Thursday, August 22, 2013

New York State Fair 'One Thing' Series -- Today's Feature, Maple

Maple syrup for sale at the 2013 State Fair
Maple syrup is that wonderfully, sweet delight that comes each spring as the temperatures begin to warm and the sap begins to flow.

But Dave Schiek, of Schiek Maple Farm in Penn Yan, Yates County, said there is one thing he wants everyone to know about maple.

"It is a healthier sugar than most sugars and you can use it for much more than just pancakes," he said from the maple booth in the Horticulture Building at the New York State Fair.

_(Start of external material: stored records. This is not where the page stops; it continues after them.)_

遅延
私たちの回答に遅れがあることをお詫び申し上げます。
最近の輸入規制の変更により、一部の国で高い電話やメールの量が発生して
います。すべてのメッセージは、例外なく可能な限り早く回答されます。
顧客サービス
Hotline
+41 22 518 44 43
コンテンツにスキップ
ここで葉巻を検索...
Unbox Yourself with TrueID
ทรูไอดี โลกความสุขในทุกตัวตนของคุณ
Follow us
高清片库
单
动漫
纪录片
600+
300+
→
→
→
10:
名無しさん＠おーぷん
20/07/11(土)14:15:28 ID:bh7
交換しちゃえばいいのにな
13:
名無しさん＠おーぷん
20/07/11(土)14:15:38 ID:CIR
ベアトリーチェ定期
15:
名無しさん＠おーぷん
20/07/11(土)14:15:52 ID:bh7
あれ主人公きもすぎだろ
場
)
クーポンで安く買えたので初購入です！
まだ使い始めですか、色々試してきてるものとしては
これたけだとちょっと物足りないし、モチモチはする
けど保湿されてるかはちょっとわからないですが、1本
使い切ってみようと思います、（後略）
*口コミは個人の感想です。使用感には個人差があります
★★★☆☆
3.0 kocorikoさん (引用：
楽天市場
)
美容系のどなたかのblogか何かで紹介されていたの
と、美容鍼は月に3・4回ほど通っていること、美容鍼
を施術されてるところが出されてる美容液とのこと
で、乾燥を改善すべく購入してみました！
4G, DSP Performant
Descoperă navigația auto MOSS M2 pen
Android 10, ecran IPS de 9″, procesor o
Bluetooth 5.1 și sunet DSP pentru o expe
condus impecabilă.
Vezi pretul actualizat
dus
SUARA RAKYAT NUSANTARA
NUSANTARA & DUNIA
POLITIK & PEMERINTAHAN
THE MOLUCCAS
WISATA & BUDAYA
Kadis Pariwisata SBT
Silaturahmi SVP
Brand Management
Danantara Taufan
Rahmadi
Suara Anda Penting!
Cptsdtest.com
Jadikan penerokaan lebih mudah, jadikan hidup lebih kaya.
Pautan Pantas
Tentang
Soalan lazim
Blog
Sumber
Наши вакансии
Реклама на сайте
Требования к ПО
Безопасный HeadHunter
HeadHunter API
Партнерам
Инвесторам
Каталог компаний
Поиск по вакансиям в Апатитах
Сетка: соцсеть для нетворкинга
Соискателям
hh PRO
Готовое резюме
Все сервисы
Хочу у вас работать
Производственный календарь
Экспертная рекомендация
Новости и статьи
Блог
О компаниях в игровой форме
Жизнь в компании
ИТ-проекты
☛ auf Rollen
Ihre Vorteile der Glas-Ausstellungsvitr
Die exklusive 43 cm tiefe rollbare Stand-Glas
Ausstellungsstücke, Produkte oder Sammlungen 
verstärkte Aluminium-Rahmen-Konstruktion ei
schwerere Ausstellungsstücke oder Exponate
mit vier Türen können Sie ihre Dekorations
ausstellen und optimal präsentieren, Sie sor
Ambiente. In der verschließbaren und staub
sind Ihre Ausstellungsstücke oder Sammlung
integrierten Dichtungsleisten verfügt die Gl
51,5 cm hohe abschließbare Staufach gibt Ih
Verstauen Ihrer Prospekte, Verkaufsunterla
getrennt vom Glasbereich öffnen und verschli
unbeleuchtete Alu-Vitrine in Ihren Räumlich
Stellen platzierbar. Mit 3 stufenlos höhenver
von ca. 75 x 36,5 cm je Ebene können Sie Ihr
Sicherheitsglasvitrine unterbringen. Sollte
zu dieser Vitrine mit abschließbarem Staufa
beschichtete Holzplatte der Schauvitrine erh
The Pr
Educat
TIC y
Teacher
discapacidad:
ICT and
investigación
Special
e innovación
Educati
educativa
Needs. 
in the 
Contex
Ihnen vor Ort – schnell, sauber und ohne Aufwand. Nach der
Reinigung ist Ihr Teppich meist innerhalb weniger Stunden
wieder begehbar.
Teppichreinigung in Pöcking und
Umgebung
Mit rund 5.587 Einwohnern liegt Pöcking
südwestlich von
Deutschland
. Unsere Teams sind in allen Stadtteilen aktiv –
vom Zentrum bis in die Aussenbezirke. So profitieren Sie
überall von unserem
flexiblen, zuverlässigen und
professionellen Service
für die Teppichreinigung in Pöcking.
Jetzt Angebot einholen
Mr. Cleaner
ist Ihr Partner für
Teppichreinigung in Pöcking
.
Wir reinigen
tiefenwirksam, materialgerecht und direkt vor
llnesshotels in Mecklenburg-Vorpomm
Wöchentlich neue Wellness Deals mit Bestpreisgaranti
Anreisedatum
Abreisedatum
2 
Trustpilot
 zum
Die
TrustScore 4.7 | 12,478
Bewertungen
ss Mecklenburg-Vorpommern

Maple is great for use in many recipes as a substitute for other sugars. And it is used to make many other items other than syrup, such as maple sugar, maple cream and maple butter. It also is used to make candy, ice cream, cotton candy, maple-covered nuts and other products that are all on sale at the maple booth at the fair.

This year was a great maple season in New York. According to figures from the National Agricultural Statistics Services, maple producers in the state made 574,000 gallons of syrup in 2013, up from the dismal 360,000 in 2012. Production in 2011 was 564,000 gallons and that was considered a phenomenal year.

Like many other crops, maple is heavily dependent on the weather. In 2012, temperatures warmed too soon, shutting off the sap run and ending the season only a couple of weeks after it had begun. 

The average length of season in 2012 was only 24 days, from Feb. 21 to March 16, according to the National Agricultural Statistics Service. In 2013, the average length of season was 42 days, from Feb. 27 to April 9.